++++ MATERIAL PROVIDED ++++
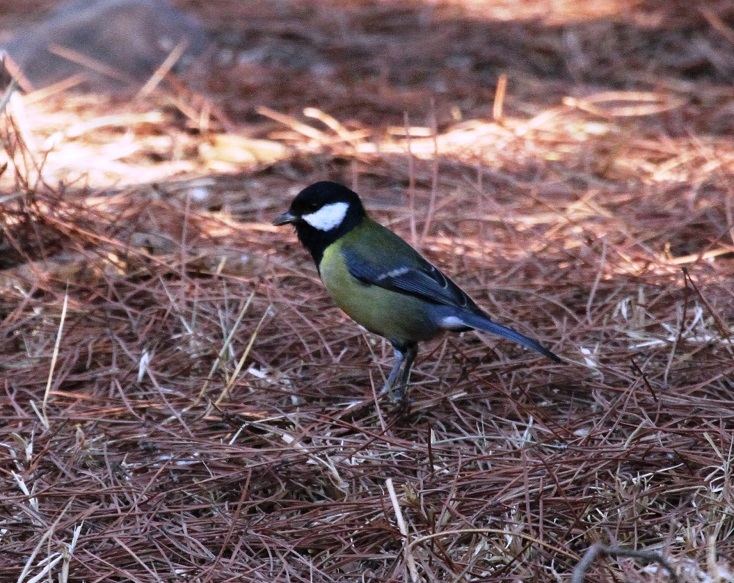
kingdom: Animalia
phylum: Chordata
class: Aves
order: Passeriformes
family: Paridae
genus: Parus
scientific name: Parus major
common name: Great tit
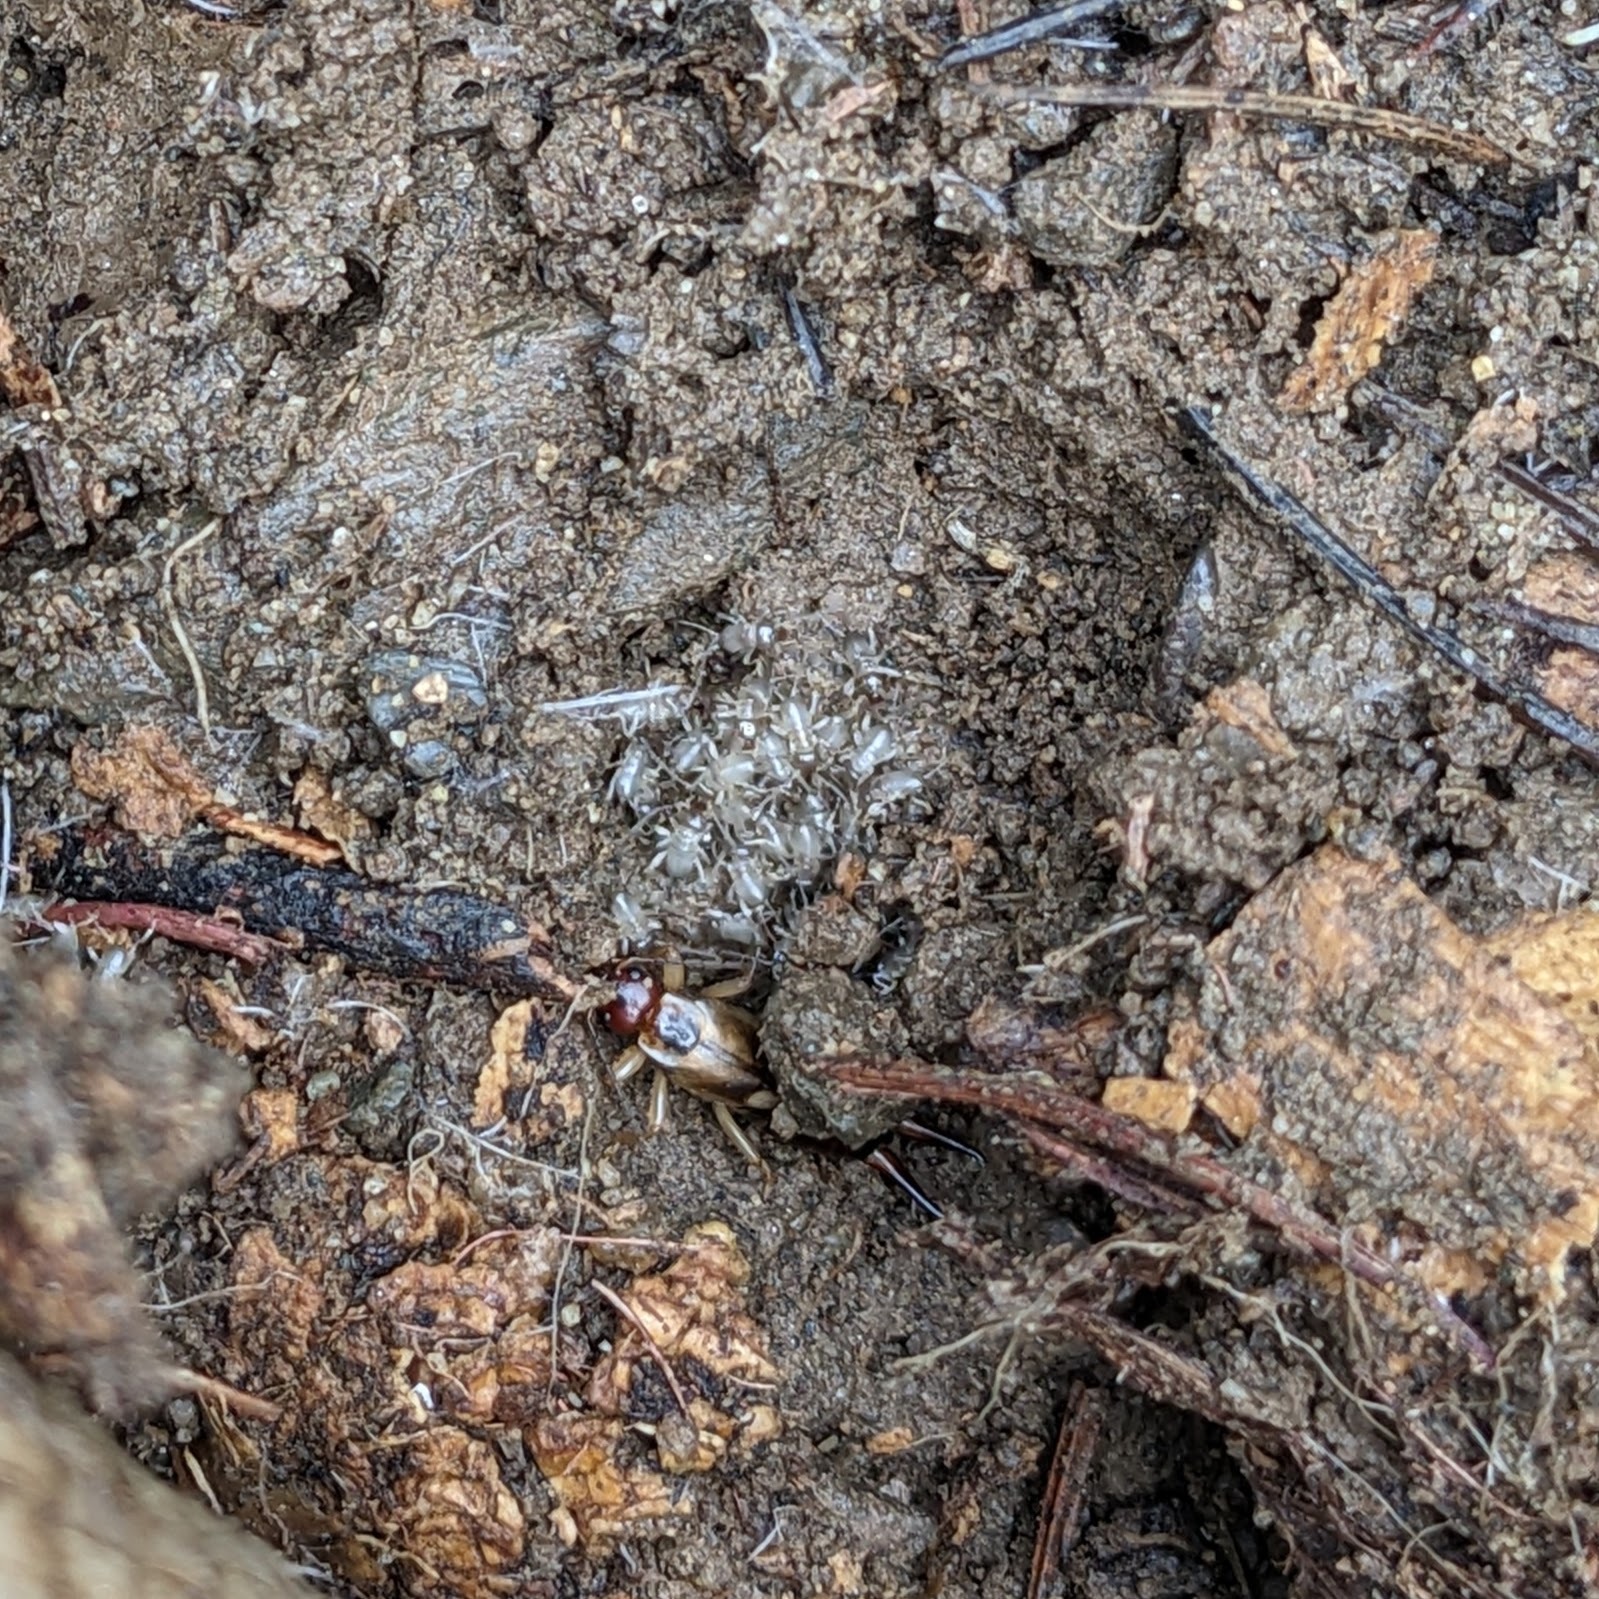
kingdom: Animalia
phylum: Arthropoda
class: Insecta
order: Dermaptera
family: Forficulidae
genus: Forficula
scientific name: Forficula
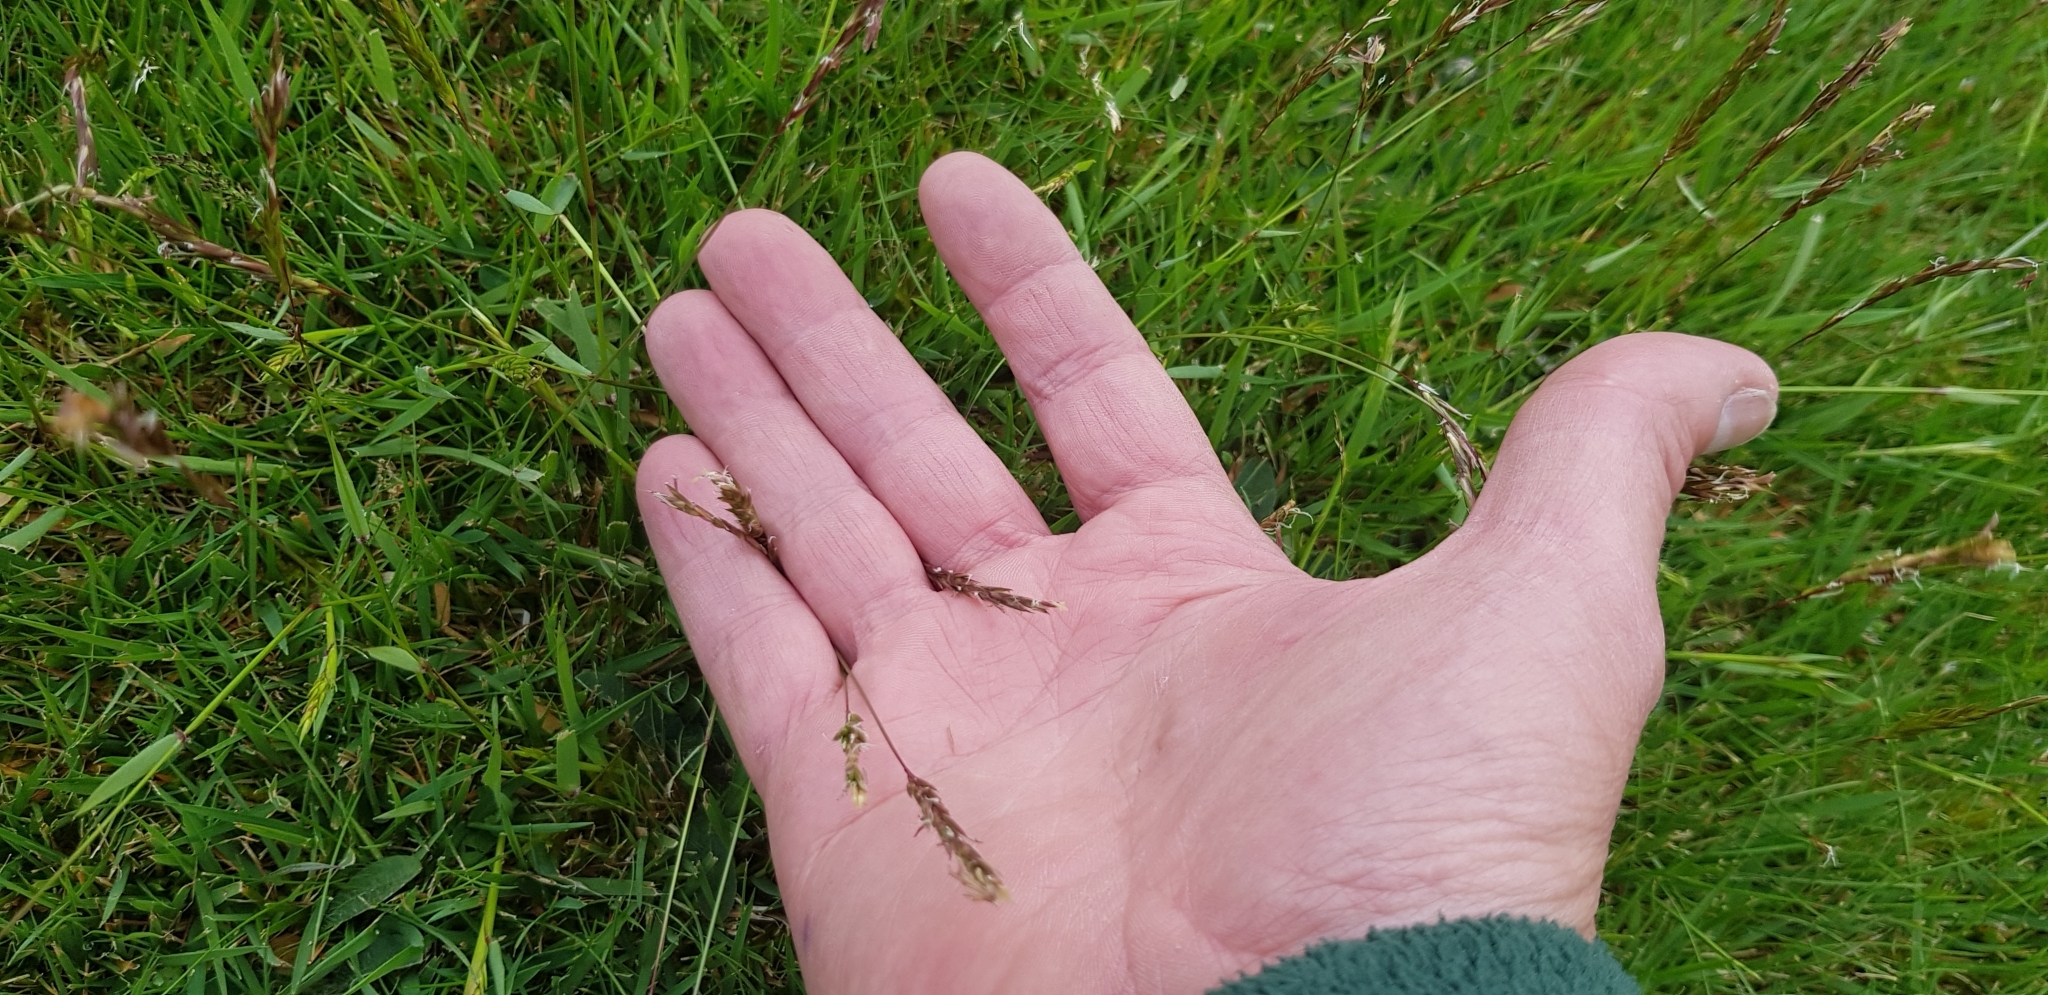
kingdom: Plantae
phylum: Tracheophyta
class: Liliopsida
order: Poales
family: Poaceae
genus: Anthoxanthum
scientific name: Anthoxanthum odoratum
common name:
++++
• **INSTRUCTION**
Please output every line of the data above as a numbered list, with blank lines and the picture lines left out.

• **RESULT OF THE EXERCISE**
1. kingdom: Animalia
2. phylum: Chordata
3. class: Aves
4. order: Passeriformes
5. family: Paridae
6. genus: Parus
7. scientific name: Parus major
8. common name: Great tit
9. kingdom: Animalia
10. phylum: Arthropoda
11. class: Insecta
12. order: Dermaptera
13. family: Forficulidae
14. genus: Forficula
15. scientific name: Forficula
16. kingdom: Plantae
17. phylum: Tracheophyta
18. class: Liliopsida
19. order: Poales
20. family: Poaceae
21. genus: Anthoxanthum
22. scientific name: Anthoxanthum odoratum
23. common name:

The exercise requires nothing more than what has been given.